La plupart de leurs visages étaient mutilés, méconnaissables. On aurait dit qu'ils s'étaient entre-déchirés, engagés dans un combat à mort. Leurs poings étaient couverts de griffures et de sang. Oui, c'était ça. Ils s'étaient massacrés comme s'ils avaient perdu la raison. Tout comme nous. Killian avait failli assassiner Lola, et elle l'avait tué en retour. Il ne serait pas surprenant que nous finissions comme eux après un jour de plus coincés dans cette forêt. L'inquiétude pour mes camarades, pour nous, m'envahissait : et si nous nous entre-tuions comme eux ? Heureusement, grâce à Alphonse, nous conservions une certaine lucidité. Mais les soldats qui nous avaient bannis du groupe semblaient déjà s'en prendre les uns aux autres. Je ne serais pas étonnée de trouver leurs cadavres d'ici demain.

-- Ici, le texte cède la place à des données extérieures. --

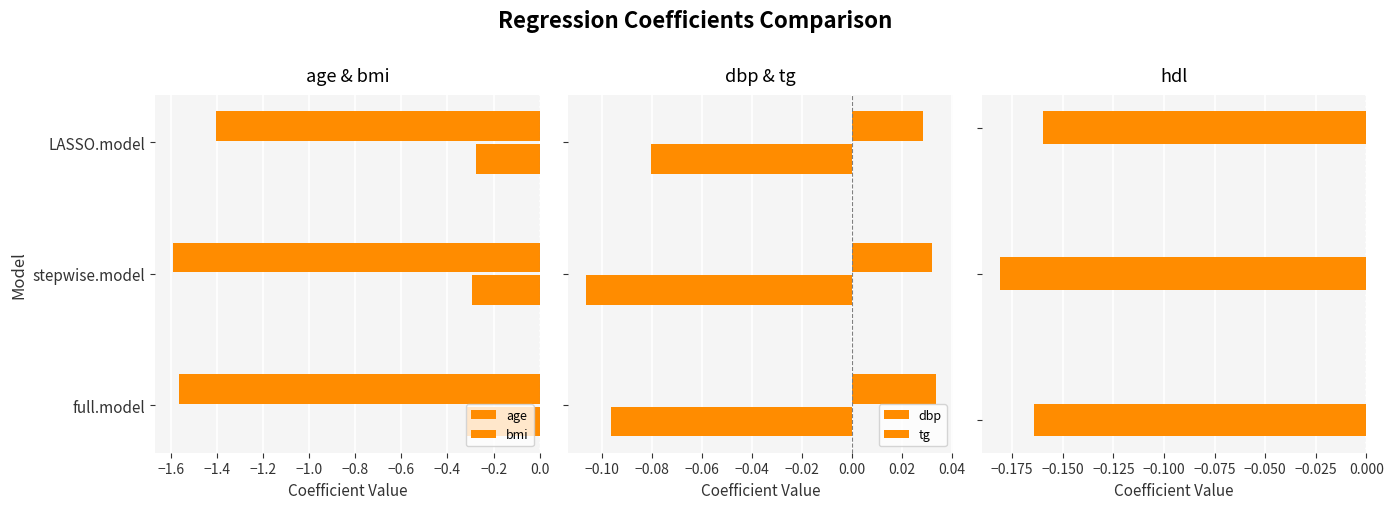

What is the spread (max minus min) of values at −1.4?

1.4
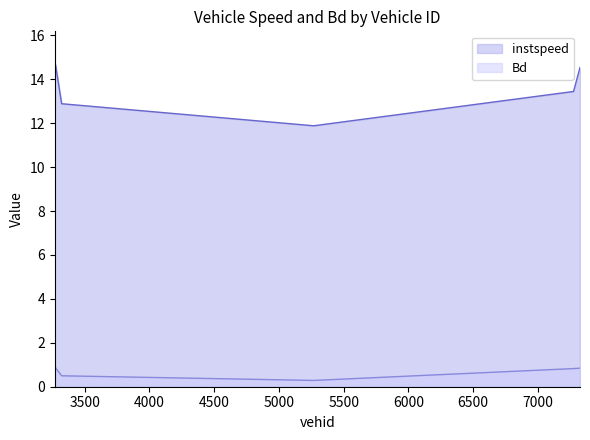

How many interior local valleys does the Bd series have?

1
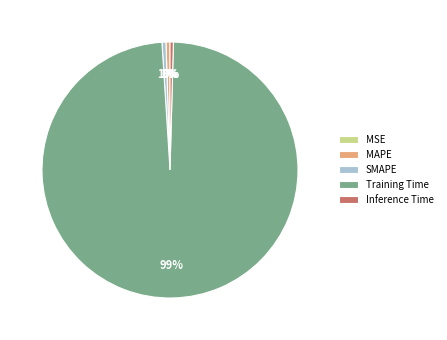

To the nearest percent, what is the average slice percentage?

20%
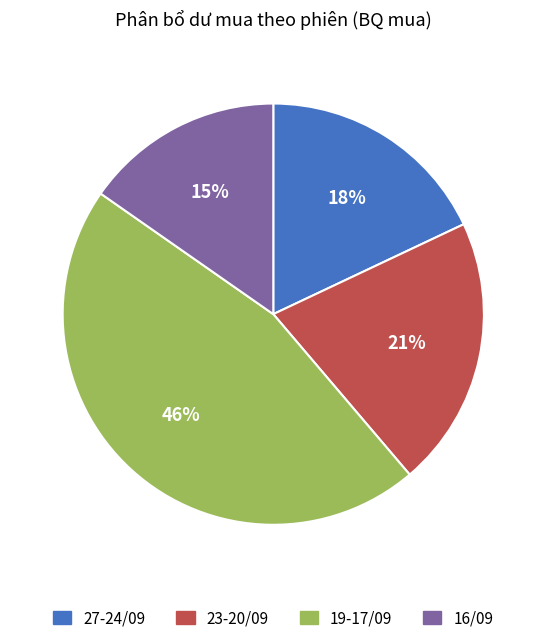

To the nearest percent, what is the average slice percentage?

25%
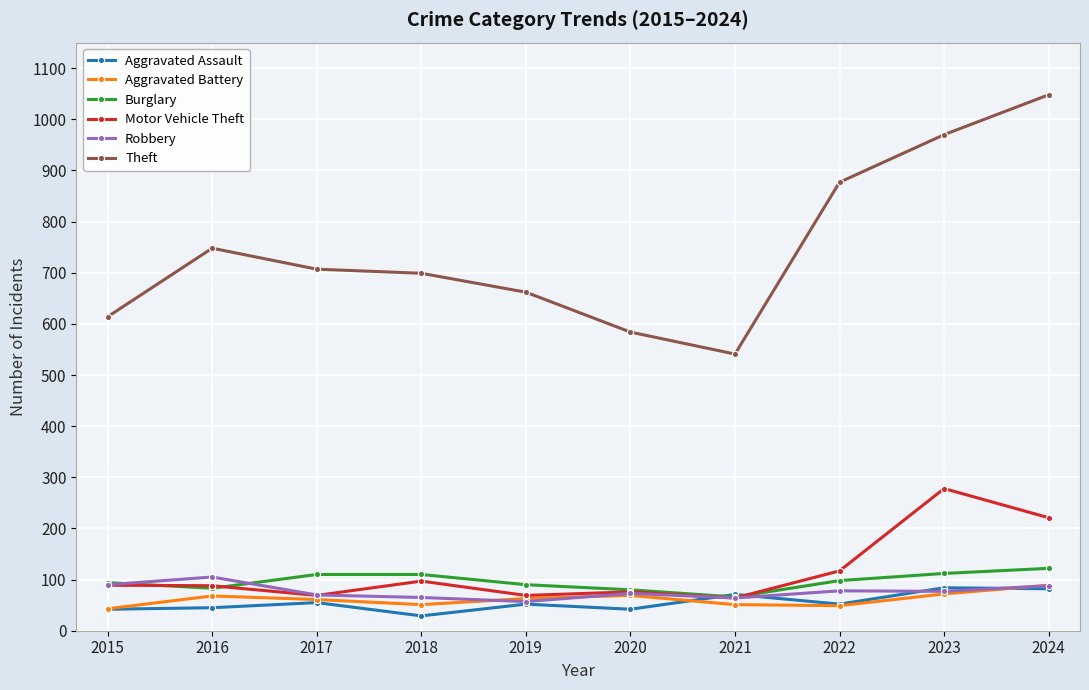

Is it true that Theft equals 748 at 2016?

True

Amaury s'agenouilla devant l'un des policiers, ignorant la puanteur qui nous entourait. « Hum… » marmonna-t-il, laissant planer un mystère que je ne parvenais pas à comprendre. Il frotta ses doigts sur ses lèvres, profondément songeur face au corps inerte devant lui.

— Vous avez remarqué ? Il n'y a ni vers, ni rien.

C'était vrai. Je n'y avais pas pensé, mais leur décomposition semblait inhabituelle : en fait, elle était inexistante. Je me remémorai les moustiques qui n'avaient pas survolé cette forêt depuis la tombée de la nuit malgré l'humidité ambiante. Aucun insecte n'était présent ici, même avec des cadavres au sol. C'était étrange et terrifiant à la fois.

— Vous pensez qu’ils sont morts y a longtemps ?

Amaury manipula le bras du cadavre en face de lui, évitant de toucher directement sa peau.

— Il est tout rigide. Je ne suis pas expert, mais ça fait un bon moment.

Nous fîment une minute de silence, une prière avare de paroles pour ces âmes perdues. Cette minute parut être la plus longue de ma vie. Seul le bruit des gouttes frappant les feuilles brisait le silence pesant que nous avions instauré. Mes pensées étaient monopolisées par ma survie, reléguant mes nausées au second plan : il était hors de question que je termine comme eux.

Point positif : ils ne semblaient pas avoir été tués par une force surnaturelle ou par un jaguar. Les fantômes n’existaient pas, du moins c'était l'impression. Et pour corroborer notre hypothèse, aucun signe de vie animale dans cette partie de la forêt.

Cependant, un point négatif demeurait : ils avaient été consumés par la folie au point de s'entre-tuer. La crainte de suivre leur destin me hantait, de sombrer dans la démence jusqu'à en perdre la vie. Malgré ma confiance en Alphonse, Amaury et Lola, la terreur persistait à l'idée qu'ils puissent succomber à la folie et finir par me tuer.